Адъютант его превосходительства (Болгарин, Северский) - страница 122

— «Самсонов… Фесенко… Сараев…» Кого же из них можно считать вне подозрений? — невозмутимо называл он фамилии ювелиров, и это было похоже на перекличку.

— А никого. Предлагаю всех подозревать и за всеми установить слежку, — не раздумывая сказал преисполненный ретивой решительностью. Семён Алексеевич. — К кому-то же он придёт, гость с той стороны!

— Придёт, конечно. К одному из двадцати семи. Это верно. «Будченко… Черевичин… Полищук… Шагандин…» — продолжал читать список Фролов.

— Гм-м… А куда ему деваться? — Красильников не понял, одобряет или нет его план Фролов. — Так ведь?

— Так, конечно. Только пассивно это очень, Семён. Допусти мы малейшую ошибку — и все, и опять, как с Загладиным… — Фролов снова уставился в список: — «Шварц… Доброхотов… Либерзон…»

— А что ты предлагаешь? — нетерпеливо спросил Красильников.

— То же, что и ты: установить за всеми слежку. Это правильно, — сухо сказал Фролов, не желая дискутировать напрасно. — Но не ждать, пока рыба попадёт в сети, а самим её искать.

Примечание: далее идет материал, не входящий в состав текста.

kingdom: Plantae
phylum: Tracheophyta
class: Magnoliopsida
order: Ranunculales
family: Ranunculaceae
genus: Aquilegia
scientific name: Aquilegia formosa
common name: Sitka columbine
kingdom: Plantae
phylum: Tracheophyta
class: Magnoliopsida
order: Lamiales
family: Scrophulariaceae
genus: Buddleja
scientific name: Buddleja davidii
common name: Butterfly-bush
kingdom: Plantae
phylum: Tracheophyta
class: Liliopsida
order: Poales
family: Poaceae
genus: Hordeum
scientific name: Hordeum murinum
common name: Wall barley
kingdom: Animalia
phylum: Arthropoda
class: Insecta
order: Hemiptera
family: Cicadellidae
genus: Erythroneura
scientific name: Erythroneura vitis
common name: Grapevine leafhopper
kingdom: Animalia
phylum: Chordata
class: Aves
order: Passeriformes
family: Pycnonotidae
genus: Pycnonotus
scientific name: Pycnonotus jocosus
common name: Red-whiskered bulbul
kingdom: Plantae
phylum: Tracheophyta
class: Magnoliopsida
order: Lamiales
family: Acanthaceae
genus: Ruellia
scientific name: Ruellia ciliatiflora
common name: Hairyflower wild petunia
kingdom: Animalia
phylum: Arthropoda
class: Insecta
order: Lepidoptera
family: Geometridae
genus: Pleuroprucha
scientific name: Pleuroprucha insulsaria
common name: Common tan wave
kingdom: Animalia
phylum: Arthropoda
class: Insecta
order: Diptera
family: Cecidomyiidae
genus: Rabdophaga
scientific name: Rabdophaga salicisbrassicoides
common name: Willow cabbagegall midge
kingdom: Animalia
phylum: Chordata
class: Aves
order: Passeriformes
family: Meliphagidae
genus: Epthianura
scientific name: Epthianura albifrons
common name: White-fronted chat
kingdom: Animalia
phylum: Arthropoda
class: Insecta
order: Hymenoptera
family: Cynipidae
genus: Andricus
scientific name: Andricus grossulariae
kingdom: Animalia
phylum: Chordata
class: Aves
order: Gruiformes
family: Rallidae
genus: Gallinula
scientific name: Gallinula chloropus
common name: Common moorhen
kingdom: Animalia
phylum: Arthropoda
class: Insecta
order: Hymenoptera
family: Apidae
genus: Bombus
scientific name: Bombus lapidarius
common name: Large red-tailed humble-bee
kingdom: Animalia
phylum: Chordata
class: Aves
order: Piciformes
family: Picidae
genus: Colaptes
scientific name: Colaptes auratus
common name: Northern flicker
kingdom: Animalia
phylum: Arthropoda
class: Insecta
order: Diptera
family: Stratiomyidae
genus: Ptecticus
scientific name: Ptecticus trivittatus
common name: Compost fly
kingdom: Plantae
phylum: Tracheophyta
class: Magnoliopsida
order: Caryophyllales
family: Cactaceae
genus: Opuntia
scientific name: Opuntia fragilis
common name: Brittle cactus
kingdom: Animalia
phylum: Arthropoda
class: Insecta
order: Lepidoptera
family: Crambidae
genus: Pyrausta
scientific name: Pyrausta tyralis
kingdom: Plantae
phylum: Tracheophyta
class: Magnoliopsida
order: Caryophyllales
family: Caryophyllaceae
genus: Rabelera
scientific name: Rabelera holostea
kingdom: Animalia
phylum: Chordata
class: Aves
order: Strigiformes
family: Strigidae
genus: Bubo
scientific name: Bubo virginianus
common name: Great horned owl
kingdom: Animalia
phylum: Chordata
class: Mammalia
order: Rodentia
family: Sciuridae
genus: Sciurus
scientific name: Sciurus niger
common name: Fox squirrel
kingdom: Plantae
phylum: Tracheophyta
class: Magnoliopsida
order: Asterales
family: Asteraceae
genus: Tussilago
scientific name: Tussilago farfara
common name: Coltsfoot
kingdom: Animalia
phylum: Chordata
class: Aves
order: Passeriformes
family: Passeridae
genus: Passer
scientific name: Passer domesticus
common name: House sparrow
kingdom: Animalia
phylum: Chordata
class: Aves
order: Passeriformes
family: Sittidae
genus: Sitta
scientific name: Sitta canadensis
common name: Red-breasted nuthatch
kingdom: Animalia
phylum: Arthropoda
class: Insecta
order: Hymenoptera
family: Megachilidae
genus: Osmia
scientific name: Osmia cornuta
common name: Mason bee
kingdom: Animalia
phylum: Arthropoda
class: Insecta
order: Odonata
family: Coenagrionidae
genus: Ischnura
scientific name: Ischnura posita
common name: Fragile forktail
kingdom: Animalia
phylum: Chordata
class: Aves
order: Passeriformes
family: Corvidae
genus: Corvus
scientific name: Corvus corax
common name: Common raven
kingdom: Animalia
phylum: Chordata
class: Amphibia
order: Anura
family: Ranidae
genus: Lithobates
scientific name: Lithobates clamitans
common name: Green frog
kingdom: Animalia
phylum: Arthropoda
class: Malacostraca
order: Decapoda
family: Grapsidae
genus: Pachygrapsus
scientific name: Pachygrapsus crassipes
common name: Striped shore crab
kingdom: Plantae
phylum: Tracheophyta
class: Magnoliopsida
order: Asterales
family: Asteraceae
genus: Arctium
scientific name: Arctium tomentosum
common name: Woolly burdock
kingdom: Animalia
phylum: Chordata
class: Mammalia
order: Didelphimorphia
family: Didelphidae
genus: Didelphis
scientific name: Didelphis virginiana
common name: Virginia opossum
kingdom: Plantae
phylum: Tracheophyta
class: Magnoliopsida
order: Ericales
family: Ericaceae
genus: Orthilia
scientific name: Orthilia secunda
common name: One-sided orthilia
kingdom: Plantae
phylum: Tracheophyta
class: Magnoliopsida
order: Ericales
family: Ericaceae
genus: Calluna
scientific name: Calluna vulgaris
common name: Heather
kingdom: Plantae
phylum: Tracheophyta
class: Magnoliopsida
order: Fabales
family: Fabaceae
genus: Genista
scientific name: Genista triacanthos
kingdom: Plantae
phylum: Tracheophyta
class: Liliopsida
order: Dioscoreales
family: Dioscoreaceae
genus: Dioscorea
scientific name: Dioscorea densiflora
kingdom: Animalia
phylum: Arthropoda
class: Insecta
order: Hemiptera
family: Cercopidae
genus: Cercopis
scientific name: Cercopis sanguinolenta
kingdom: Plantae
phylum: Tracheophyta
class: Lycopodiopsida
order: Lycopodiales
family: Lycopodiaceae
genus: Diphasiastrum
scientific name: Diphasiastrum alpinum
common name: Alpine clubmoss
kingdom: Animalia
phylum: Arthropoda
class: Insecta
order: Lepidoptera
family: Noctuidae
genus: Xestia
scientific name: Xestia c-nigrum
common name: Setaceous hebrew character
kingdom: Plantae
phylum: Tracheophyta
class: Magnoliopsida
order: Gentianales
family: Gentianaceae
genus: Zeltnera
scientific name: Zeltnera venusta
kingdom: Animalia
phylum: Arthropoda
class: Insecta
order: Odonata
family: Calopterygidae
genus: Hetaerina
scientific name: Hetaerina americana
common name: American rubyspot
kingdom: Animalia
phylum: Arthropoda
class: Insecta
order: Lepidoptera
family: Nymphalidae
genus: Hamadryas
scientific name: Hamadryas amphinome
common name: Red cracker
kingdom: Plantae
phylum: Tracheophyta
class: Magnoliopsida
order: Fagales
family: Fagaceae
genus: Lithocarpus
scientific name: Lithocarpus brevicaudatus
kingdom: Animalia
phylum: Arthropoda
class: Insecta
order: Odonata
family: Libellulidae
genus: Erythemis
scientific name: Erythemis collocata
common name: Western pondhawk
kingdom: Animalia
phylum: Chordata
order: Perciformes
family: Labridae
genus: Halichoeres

— Как? — С прежней решительностью Красильников пытался докопаться до сути.

— Если бы я знал… — вздохнул Фролов. — Вот, к примеру, Шварц или Доброхотов. Что за люди? Как жили, как живут сейчас? Какие у них были доходы?

Семён Алексеевич заглянул в список через плечо Фролова.

— Шварц? Парализованный. Его петлюровцы избили, второй год не поднимается с постели. А Доброхотов — это штучка. Когда-то ворочал крупными капиталами. У него даже была своя гранильная мастерская.

— Вот видишь, Шварц нас может намного меньше интересовать, чем, скажем, Доброхотов… Либерзон — этот что за ювелир? — раздумывая над чем-то, спросил Фролов.

— Да боже, это самый никудышный из всего списка! — с простодушной и нетерпеливой досадой воскликнул Семён Алексеевич.

— Как это понимать? — поднял строгие глаза на Красильникова Фролов.

— А вот так и понимать: самый что ни на есть замухрышистый. У него и магазина-то своего отродясь не было — всю жизнь в найме работал… Не, этот как раз отпадает!..

Фролов ненадолго задумался, потом, прищурив глаза, — значит, что-то придумал! — произнёс:

— Вот к нему для начала нам и надо пойти!


Либерзон жил в конце Миллионной улицы, где с утра до вечера лениво купались в пыли куры. Замкнутый колодец грязного двора был опоясан галереями и переходами. В этом-то колодце и находилось жилище ювелира. Богатству и благополучию сопутствует скрытность и тишина. А настоящая безнадёжная нищета обычно не прячет своих бед, хотя и не любит выставлять их напоказ. На ветхих галереях протекала вся жизнь обитателей дома. Здесь они пекли и варили, сорились и мирились, открыто любили и открыто ненавидели. Это была жизнь на виду у всех. Здесь обсуждались новости, праздновались негромкие свадьбы, устраивались поминки. Бедность спаяла в этом дворе в единый коллектив людей разных национальностей, людей разных, но чутких к чужим радостям и чужому горю и готовых прийти в самый трудный момент на помощь соседу, поделиться с ним последними крохами.